* WORK ORDER
Your task is to copy the lines of the data below from the line holding "thumb ip: (133, 119)" through the line holding "pinky tip: (138, 187)", inclusive, exactly and with nothing added.

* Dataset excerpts
- - - -

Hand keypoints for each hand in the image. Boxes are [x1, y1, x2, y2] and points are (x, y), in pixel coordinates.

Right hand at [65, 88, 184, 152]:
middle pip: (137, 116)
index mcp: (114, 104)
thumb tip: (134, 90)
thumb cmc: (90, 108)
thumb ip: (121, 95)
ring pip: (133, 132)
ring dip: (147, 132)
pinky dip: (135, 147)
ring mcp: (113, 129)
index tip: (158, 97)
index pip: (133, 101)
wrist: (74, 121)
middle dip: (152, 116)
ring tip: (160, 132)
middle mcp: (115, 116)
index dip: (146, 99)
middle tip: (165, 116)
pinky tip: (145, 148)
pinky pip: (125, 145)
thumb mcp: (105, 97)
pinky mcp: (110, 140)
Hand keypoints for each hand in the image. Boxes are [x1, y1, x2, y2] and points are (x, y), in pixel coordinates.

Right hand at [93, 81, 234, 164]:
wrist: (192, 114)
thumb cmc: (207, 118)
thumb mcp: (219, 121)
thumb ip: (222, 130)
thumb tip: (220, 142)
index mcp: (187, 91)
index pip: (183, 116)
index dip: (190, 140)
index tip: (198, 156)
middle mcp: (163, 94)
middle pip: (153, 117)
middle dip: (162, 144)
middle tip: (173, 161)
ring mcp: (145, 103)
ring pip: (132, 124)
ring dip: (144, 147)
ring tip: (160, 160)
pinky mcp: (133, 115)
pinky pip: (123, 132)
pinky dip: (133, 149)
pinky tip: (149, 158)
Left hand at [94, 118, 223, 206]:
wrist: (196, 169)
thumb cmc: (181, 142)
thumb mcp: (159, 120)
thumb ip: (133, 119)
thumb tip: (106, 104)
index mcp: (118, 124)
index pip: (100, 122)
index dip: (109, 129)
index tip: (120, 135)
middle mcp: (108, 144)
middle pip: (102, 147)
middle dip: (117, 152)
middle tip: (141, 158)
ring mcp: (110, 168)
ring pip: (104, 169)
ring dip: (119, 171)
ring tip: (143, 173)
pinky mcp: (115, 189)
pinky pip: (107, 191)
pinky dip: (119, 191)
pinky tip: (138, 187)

- - - -

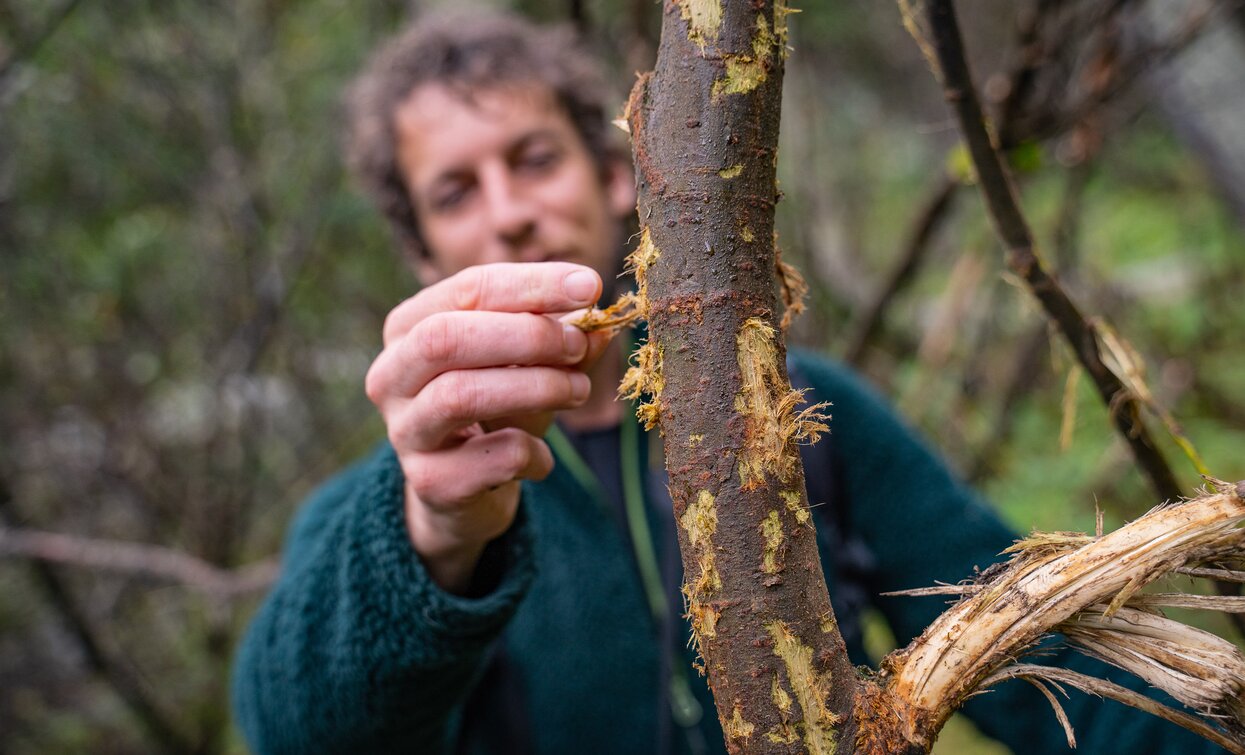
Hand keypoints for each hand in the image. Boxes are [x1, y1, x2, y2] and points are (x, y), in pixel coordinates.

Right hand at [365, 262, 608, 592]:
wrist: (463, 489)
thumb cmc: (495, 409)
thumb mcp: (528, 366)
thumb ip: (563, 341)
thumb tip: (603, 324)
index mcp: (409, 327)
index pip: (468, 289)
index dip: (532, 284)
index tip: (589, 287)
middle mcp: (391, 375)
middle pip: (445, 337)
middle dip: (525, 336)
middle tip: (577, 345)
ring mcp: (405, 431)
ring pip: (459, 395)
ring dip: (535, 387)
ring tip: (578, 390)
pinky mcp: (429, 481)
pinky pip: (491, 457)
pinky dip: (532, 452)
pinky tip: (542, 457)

- - - -

* SOLUTION FOR THIS TASK
thumb ip: (133, 119)
thumb tip: (106, 104)
index mcp: (118, 124)
index pip: (100, 122)
index dip: (109, 129)
index tip: (120, 135)
middle mcp: (108, 144)
middle pip: (102, 147)
middle dip: (117, 152)
middle tip: (141, 158)
ring mcp: (110, 168)
ring pip: (104, 169)
ring dip: (119, 171)
ring tip: (143, 173)
pinky mcp: (115, 189)
pinky pip: (107, 191)
pinky dip: (119, 191)
pinky tip: (138, 187)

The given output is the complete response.